In de praktijk doet het zich voor dat een belastingplichtige door overlijden niet het gehele jaar belastingplichtig is, terwijl zijn inkomen in dat deeljaar juist hoger is dan de inkomens in de aan dat deeljaar voorafgaande kalenderjaren. Zo’n deeljaar kan dan niet in een middelingstijdvak worden betrokken, ondanks het feit dat middeling juist voor dergelijke situaties is bedoeld.

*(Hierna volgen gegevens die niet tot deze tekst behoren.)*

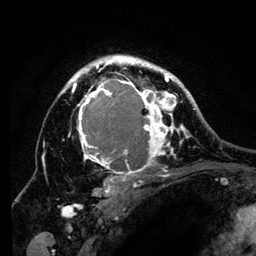
Breast MRI (dynamic contrast-enhanced), one axial slice; cropped to one breast; dynamic contrast-enhanced series, time point 2 of 6 at this slice position (early post-contrast); 3 T; TE 4.2 ms, TR 8 ms; 256 × 256 image matrix. Female patient.
Structures marked on this image (semi-automatically segmented with operator editing):
- enhancing-tissue mask used for the functional tumour volume (all voxels passing the contrast-enhancement thresholds inside the analysis volume; usually the tumour): bounding box (x1, y1, x2, y2) in pixels: (61, 56, 194, 197)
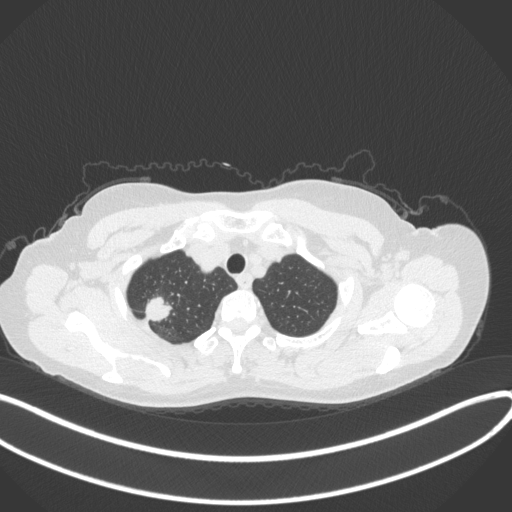
Chest CT, one axial slice; position 319 of 342 along the scan axis; 120 kVp; lung window (W 1500 / L -600 HU); 512 × 512 image matrix. Patient: female, 50 years. From the clinical record (not read from this slice): clinical TNM (as recorded): T1c N0 M0; histopathological grade: G2-3.
Outlined on this slice (rectangle marked by the reading radiologist):
- lung tumour (recorded histology: adenocarcinoma): bounding box [x1, y1, x2, y2] px = [140, 290, 175, 327]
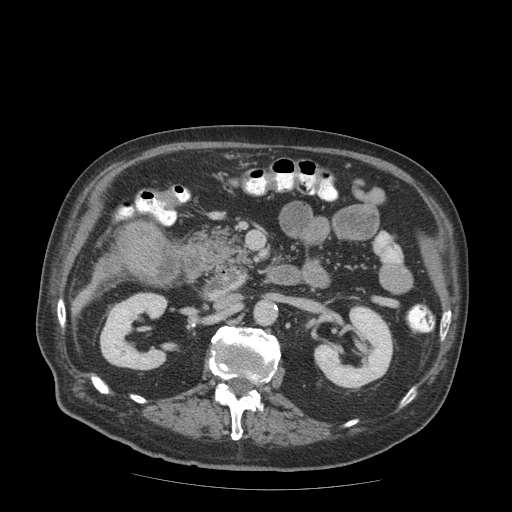
Contrast-enhanced abdominal CT (liver protocol), one axial slice; slice 23 of 99 in the series (ordered by position); soft-tissue window (W 400 / L 40 HU); 2.5 mm slice thickness; 512 × 512 image matrix, field of view 420 × 420 mm. From the clinical record (not read from this slice): diagnosis: hepatocellular carcinoma (patient treated with transarterial chemoembolisation; whether this scan precedes or follows treatment is not stated here); TNM stage (as recorded): Stage-IIIB; Child-Pugh class: A; tumour nodularity: multinodular.
Outlined on this slice (semi-automatically segmented with operator editing):
- mass: box from (x=118, y=223) to (x=157, y=268) px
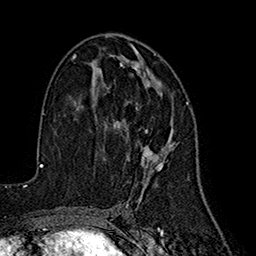
Breast MRI (dynamic contrast-enhanced), one axial slice. Position 94 of 160 along the scan axis. Cropped to one breast. Dynamic contrast-enhanced series, time point 2 of 7 at this slice position (early post-contrast). 1.5 T. TE 2.7 ms, TR 5.3 ms. 256 × 256 image matrix, field of view 172 × 172 mm. Female patient.
Outlined on this slice (semi-automatically segmented with operator editing):
- enhancing-tissue mask used for the functional tumour volume (all voxels passing the contrast-enhancement thresholds inside the analysis volume; usually the tumour): bounding box [x1, y1, x2, y2] px = [113, 54, 189, 189]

Dit acht de staatssecretaris ongewenst, voor zover de stijging van het belastbaar inkomen uit werk en woning niet wordt veroorzaakt door het overlijden van belastingplichtige, zoals bijvoorbeeld bij postuum loon of stakingswinst wel het geval is.
De staatssecretaris keurt onder voorwaarden goed dat voor de toepassing van middeling als geheel kalenderjaar mag worden aangemerkt, het kalenderjaar waarin slechts een deel van dat jaar binnenlandse belastingplicht of kwalificerende buitenlandse belastingplicht bestond.
Voorwaarden
Voor deze goedkeuring gelden de volgende cumulatieve voorwaarden:
- Het belastbare inkomen uit werk en woning dat in het deeljaar is genoten, is hoger dan de belastbare inkomens uit werk en woning van beide andere kalenderjaren die deel uitmaken van het middelingstijdvak.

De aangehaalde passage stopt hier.